DESCRIPTION OF THE TASK –
Restate all data exactly. No images.

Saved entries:

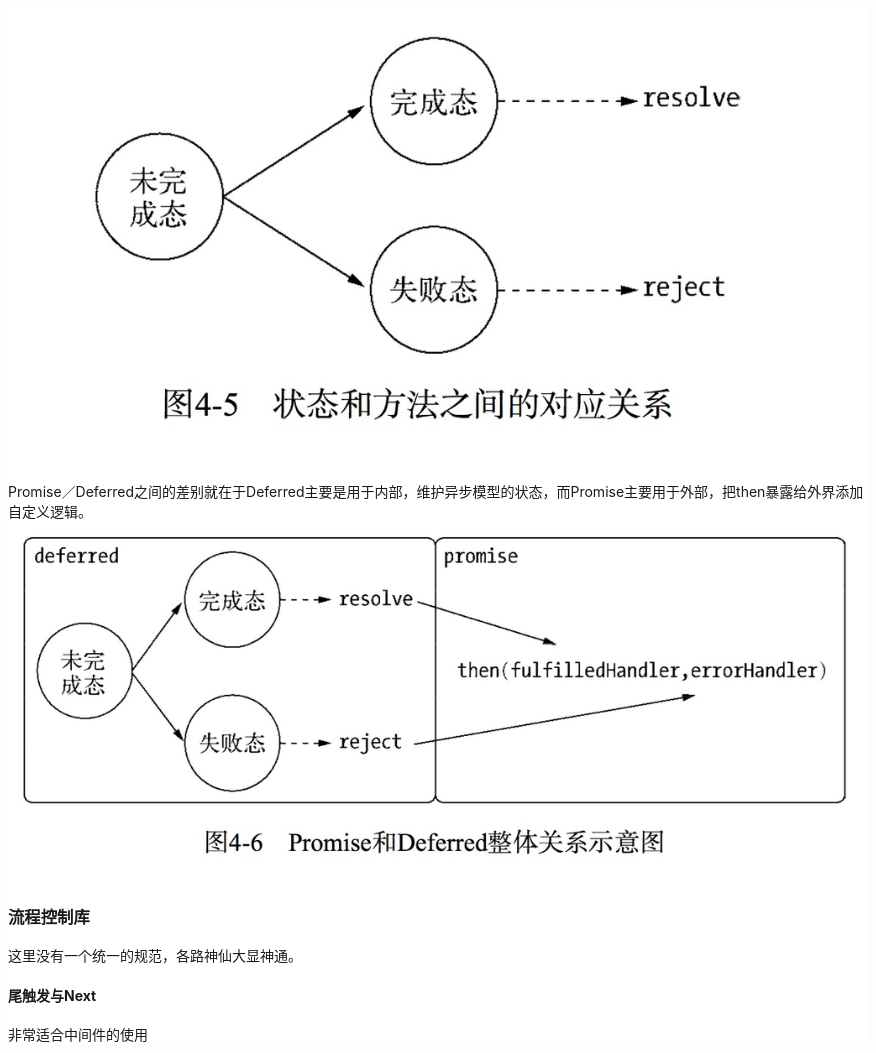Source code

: ![image](https://raw.githubusercontent.com/zhaozy93/blog/master/img-bed/nodejs08.jpeg)

Promise／Deferred之间的差别就在于Deferred主要是用于内部，维护异步模型的状态，而Promise主要用于外部，把then暴露给外界添加自定义逻辑。
![image](https://raw.githubusercontent.com/zhaozy93/blog/master/img-bed/nodejs09.jpeg)

### 流程控制库
这里没有一个统一的规范，各路神仙大显神通。
#### 尾触发与Next
非常适合中间件的使用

RESULT FOR THIS EXERCISE –
Source code

: ![image](https://raw.githubusercontent.com/zhaozy93/blog/master/img-bed/nodejs08.jpeg)

Promise／Deferred之间的差别就在于Deferred主要是用于内部，维护异步模型的状态，而Promise主要用于外部，把then暴露给外界添加自定义逻辑。
![image](https://raw.githubusercontent.com/zhaozy93/blog/master/img-bed/nodejs09.jpeg)

### 流程控制库
这里没有一个统一的规范，各路神仙大显神通。
#### 尾触发与Next
非常适合中间件的使用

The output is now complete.